Pakistan must quash the belief that murder is just so long as it is committed in the name of religion

Last year, 23-year-old Mashal Khan was lynched at Mardan’s Abdul Wali Khan University in Khyber-Pakhtunkhwa province over rumors that he had committed blasphemy. The verdict on the killing has come from the Haripur Anti-Terrorism Court: one person gets death, five life imprisonments, 25 get three years in jail, and 26 have been acquitted. When the acquitted came out of jail they were greeted and lionized by the clerics of two major religious parties, the Jamaat-e-Islami and the Jamiat Ulema-e-Islam. The killers addressed a public meeting and vowed to kill again, if necessary, to prevent blasphemy.

Mashal Khan was clubbed to death by a mob after instigation from known elements not questioned by the court. The entire shameful scene was filmed on cellphones and it can be said that the acquitted 26 persons fully participated in the heinous crime. The court has already ruled on the basis of expert advice that Mashal Khan did not commit any blasphemy. He only had radical ideas for which Pakistan has no punishment on the statute book.

The clerical refusal to accept blasphemy-related court verdicts has solidified and boasts a large hinterland of supportive madrasas. In 2011, then-Punjab Governor Salmaan Taseer was killed by a “pious” police guard for what he thought was blasphemy. When the killer was hanged by a judge too scared to stay in Pakistan after the verdict, clerics from all over the country protested and the killer was raised to the status of a saint complete with a much-visited mausoleum near Islamabad.
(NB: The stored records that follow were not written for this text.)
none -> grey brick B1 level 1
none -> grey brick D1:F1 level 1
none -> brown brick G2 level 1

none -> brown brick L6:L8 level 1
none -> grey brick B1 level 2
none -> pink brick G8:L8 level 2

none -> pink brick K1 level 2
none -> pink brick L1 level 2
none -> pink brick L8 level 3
On the other hand, far from giving him a mausoleum, mobs in Lahore will not let you even mourn Taseer.

The government, itself haunted by accusations of blasphemy from clerics often bribed by opponents, is at a loss to handle the situation after the Mashal Khan verdict. One killer belonging to the Pakistan Tehreek-e-Insaf, which is in power in Khyber-Pakhtunkhwa, is still at large; but the real question today is what to do with the 25 acquitted killers getting ready to repeat the crime for clerical approval. The government has claimed it will challenge the acquittals during appeals—but how can they hope to combat the mindset that there is nothing wrong with murder so long as it has been committed in the name of religion?